また、今はインターネットを通じて様々な音楽のアプリケーションにアクセスできます。ここの間も、簡単に作曲ができるアプリケーションや、ドラムの勉強になるアプリケーションを見つけました。もっとたくさんのツールを見つけて、授業に生かしたり、生徒たちに共有したりしたいですね。
義務教育の音楽は、あくまで音楽の入口を教えるものだと私は思います。だからこそ、生徒たちがまだ知らない情報をたくさん提供して、興味のドアを見つけてもらいたい。「あの授業で簡単に作曲できたから、久しぶりにやってみようかな」「ギター、またやってみようかな」と、生徒たちが音楽を生涯の友にしたいと思えるような授業づくりをめざして、今後も挑戦していきたいです。
【編集後記】
秀嶋先生の授業を拝見して印象的だったのが、どの生徒も静かに、カードづくりに集中していたこと。カードの内容も非常に充実していて、歌舞伎やオペラについて自分なりの考察を述べている生徒や、“伝える”ことを意識して見せ方を工夫している生徒ばかりでした。また廊下には、音楽を含めた様々な教科の発表物が。学校全体で、日頃から生徒が主体的に考え表現する時間を大事にしているのだろうと納得しました。
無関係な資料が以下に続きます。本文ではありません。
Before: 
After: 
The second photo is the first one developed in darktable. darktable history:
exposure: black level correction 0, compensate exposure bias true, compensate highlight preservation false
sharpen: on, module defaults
撮影/タカセオフィス株式会社 有田純也 取材・文/株式会社オンソノ 鈴木康介
※取材の内容は2024年3月時点の情報です。
※掲載にあたり一部の図版を編集しております。
所在地:埼玉県久喜市
学校名:久喜市立菖蒲中学校
生徒数:424人
1クラスの人数:31人〜35人
特色:2022年に、菖蒲中学校と菖蒲南中学校を統合して設立された中学校。GIGAスクール構想が始まった当初から、統合に向けて二校合同の研修に取り組んだ結果として、高いICTの活用率を誇る。学区が広く、バス通学する生徒がいるのも特徴。